(Dataset records)
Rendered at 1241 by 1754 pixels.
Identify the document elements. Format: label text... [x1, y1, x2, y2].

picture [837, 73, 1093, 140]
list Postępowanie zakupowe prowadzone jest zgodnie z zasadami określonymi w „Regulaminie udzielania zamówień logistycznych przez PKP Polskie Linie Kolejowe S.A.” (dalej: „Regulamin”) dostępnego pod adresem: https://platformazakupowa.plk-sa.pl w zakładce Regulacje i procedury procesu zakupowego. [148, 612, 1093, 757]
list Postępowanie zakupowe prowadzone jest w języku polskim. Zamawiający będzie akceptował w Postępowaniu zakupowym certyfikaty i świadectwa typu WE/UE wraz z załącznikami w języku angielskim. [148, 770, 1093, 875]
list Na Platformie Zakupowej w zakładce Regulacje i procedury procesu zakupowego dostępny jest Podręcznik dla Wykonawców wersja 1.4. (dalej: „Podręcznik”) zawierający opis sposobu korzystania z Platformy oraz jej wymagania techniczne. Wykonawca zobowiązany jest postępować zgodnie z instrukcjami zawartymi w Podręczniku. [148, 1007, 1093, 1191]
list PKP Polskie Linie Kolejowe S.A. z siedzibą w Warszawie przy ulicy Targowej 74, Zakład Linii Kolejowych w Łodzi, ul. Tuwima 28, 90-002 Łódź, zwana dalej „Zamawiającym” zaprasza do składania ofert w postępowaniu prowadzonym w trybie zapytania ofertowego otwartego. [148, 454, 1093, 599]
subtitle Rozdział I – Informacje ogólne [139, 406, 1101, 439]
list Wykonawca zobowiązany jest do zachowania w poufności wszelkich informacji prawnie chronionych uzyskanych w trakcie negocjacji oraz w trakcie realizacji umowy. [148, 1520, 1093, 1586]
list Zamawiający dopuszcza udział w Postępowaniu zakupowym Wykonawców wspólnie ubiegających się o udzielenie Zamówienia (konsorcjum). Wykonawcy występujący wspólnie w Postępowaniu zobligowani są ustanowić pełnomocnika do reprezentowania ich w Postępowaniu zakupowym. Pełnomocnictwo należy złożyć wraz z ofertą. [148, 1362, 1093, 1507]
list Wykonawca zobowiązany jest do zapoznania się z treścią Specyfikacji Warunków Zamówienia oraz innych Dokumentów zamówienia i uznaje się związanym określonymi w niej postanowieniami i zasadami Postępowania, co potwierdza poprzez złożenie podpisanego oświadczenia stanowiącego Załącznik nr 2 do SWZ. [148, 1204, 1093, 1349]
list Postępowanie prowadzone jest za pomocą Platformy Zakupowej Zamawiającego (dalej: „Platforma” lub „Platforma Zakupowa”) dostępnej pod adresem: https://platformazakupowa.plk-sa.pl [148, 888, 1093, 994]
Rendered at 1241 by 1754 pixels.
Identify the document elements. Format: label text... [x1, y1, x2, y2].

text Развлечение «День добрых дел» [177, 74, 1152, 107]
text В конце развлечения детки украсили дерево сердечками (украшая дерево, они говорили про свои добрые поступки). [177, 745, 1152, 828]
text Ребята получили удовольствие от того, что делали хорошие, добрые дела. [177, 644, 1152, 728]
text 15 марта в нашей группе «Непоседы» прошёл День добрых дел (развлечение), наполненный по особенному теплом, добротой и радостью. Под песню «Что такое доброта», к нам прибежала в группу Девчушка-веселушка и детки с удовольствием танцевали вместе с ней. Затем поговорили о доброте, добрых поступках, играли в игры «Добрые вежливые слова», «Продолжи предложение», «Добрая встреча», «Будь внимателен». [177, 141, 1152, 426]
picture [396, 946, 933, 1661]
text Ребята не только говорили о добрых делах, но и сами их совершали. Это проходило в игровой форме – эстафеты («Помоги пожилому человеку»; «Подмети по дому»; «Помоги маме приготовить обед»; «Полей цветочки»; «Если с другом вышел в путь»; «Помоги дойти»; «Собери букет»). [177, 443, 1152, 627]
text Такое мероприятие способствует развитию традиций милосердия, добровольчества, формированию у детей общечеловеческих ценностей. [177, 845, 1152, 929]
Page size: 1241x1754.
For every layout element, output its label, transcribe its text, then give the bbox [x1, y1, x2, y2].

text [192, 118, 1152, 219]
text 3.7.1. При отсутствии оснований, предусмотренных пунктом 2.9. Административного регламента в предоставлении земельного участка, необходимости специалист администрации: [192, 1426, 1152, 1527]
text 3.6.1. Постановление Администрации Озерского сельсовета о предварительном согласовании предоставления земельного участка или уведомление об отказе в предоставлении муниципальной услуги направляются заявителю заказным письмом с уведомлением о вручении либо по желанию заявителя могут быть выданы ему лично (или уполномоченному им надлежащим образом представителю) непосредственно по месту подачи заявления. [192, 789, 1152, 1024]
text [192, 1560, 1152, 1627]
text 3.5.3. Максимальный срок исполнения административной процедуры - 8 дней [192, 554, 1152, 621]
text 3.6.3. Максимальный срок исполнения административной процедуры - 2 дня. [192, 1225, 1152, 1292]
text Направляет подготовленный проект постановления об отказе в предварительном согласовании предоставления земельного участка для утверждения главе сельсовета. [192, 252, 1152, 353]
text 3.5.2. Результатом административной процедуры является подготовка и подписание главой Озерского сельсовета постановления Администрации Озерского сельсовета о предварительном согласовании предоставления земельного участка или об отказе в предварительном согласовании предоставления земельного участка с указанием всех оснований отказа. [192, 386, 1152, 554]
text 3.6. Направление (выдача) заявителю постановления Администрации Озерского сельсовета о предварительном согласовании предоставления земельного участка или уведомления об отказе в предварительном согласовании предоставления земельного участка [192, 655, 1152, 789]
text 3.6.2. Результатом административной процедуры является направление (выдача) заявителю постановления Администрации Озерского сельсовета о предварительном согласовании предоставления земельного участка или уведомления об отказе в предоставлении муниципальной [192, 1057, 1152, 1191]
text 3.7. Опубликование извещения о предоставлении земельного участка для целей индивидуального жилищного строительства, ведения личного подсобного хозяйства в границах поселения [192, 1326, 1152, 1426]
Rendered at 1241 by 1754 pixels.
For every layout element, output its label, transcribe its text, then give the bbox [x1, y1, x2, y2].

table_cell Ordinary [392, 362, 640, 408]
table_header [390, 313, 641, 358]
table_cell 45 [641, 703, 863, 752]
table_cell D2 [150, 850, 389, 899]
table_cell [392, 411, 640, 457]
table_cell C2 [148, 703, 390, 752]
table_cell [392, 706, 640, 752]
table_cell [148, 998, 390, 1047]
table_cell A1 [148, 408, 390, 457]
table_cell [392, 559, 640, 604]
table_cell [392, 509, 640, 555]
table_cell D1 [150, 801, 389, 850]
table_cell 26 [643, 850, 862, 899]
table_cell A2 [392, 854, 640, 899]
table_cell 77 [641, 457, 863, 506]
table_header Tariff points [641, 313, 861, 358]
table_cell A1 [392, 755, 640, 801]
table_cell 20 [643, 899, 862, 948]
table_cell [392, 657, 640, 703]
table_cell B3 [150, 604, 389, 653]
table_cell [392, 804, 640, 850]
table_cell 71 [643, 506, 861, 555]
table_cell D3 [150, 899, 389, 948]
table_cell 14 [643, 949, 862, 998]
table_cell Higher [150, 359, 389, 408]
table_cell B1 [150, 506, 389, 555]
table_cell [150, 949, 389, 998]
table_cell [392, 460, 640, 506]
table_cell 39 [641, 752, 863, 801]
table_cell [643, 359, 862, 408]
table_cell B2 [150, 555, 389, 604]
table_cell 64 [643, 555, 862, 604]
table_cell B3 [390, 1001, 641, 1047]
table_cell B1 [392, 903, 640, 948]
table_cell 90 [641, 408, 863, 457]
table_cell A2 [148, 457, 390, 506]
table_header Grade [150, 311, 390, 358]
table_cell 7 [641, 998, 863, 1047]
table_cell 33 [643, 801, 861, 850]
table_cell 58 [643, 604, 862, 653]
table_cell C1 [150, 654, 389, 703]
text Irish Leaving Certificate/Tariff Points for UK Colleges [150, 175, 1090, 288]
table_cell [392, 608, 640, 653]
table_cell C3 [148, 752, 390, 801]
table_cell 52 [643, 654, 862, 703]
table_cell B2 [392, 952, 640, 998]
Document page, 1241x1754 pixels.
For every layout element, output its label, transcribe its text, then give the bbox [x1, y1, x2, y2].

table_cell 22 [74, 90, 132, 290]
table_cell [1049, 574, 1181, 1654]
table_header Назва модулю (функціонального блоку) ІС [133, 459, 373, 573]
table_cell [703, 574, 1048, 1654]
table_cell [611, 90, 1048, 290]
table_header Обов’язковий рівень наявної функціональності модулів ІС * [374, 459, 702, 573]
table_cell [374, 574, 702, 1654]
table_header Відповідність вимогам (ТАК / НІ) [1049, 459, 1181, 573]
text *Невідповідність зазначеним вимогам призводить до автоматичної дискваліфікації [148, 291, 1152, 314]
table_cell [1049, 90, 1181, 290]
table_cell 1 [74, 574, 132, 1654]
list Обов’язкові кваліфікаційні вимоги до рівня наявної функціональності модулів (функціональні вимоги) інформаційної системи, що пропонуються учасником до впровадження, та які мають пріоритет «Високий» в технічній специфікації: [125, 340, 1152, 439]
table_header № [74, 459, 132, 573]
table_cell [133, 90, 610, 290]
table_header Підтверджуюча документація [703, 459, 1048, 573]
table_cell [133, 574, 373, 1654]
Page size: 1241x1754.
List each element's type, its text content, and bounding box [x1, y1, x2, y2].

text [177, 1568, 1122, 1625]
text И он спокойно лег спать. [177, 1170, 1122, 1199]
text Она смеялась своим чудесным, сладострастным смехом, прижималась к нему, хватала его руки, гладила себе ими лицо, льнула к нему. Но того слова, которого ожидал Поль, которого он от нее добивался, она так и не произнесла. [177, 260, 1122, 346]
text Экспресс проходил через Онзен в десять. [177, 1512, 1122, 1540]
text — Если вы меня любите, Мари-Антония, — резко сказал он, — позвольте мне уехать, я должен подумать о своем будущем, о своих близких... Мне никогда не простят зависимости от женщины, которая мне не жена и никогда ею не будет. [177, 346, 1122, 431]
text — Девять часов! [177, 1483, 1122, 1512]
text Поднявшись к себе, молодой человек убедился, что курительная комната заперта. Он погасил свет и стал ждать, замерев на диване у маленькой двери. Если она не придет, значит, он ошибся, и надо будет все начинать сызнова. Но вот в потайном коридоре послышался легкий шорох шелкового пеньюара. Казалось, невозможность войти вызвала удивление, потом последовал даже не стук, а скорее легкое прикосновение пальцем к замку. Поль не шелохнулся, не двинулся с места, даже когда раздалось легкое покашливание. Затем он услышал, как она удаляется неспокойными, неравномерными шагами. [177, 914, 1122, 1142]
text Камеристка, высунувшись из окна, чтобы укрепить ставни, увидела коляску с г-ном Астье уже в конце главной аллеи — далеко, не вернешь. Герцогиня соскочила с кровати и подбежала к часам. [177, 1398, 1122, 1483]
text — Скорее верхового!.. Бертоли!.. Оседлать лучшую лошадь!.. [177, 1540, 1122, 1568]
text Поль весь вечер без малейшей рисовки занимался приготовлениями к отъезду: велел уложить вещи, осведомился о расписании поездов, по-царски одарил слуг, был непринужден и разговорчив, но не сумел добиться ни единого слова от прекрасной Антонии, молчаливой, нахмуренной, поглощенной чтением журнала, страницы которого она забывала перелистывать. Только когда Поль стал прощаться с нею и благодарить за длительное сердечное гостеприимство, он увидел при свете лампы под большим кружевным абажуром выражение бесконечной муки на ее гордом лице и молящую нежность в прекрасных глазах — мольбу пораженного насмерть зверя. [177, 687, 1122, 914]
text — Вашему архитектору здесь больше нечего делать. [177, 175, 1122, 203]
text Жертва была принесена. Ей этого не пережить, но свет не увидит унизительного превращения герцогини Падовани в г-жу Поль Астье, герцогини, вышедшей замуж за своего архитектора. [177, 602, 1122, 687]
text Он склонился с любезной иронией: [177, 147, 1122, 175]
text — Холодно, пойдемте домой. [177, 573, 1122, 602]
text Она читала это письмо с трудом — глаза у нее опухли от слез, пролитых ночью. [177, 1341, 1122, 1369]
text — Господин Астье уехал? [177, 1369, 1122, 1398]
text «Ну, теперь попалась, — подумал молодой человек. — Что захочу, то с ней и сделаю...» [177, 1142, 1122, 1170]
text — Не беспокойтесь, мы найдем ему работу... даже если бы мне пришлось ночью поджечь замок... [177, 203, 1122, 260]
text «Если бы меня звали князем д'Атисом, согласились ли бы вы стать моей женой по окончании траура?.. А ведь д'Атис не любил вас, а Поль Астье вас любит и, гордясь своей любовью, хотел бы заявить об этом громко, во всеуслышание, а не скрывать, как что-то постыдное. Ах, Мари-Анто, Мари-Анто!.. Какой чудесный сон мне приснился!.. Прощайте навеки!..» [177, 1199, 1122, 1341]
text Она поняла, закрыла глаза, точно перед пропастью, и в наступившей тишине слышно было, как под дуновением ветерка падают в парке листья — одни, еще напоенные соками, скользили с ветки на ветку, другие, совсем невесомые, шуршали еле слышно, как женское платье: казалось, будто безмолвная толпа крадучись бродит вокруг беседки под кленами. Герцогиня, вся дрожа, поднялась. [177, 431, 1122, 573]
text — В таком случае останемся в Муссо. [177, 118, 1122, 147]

- [What is being asked]:
Locate the word "постановления" in the data above. Copy every line carrying it.

- [Response box]:
text Направляет подготовленный проект постановления об отказе в предварительном согласовании предоставления земельного участка для утверждения главе сельсовета. [192, 252, 1152, 353]
text 3.5.2. Результатом административной процедуры является подготовка и подписание главой Озерского сельсовета постановления Администрации Озерского сельсовета о предварительном согласовании предоставления земельного участка или об отказе в предварительном согласовании предоставления земельного участка с указанием всех оснований отказа. [192, 386, 1152, 554]
text 3.6. Направление (выдача) заявителю постановления Администрации Озерского сельсовета о предварительном согласовании предоставления земельного участка или уведомления об отказе в предварительном согласовании предоставления земельного участка [192, 655, 1152, 789]
text 3.6.2. Результатом административной процедуры является направление (выдача) заявителю постановления Администрации Озерского сельсовета о предварительном согласовании предоставления земельного участка или уведомления об отказе в предоставлении муниципальной [192, 1057, 1152, 1191]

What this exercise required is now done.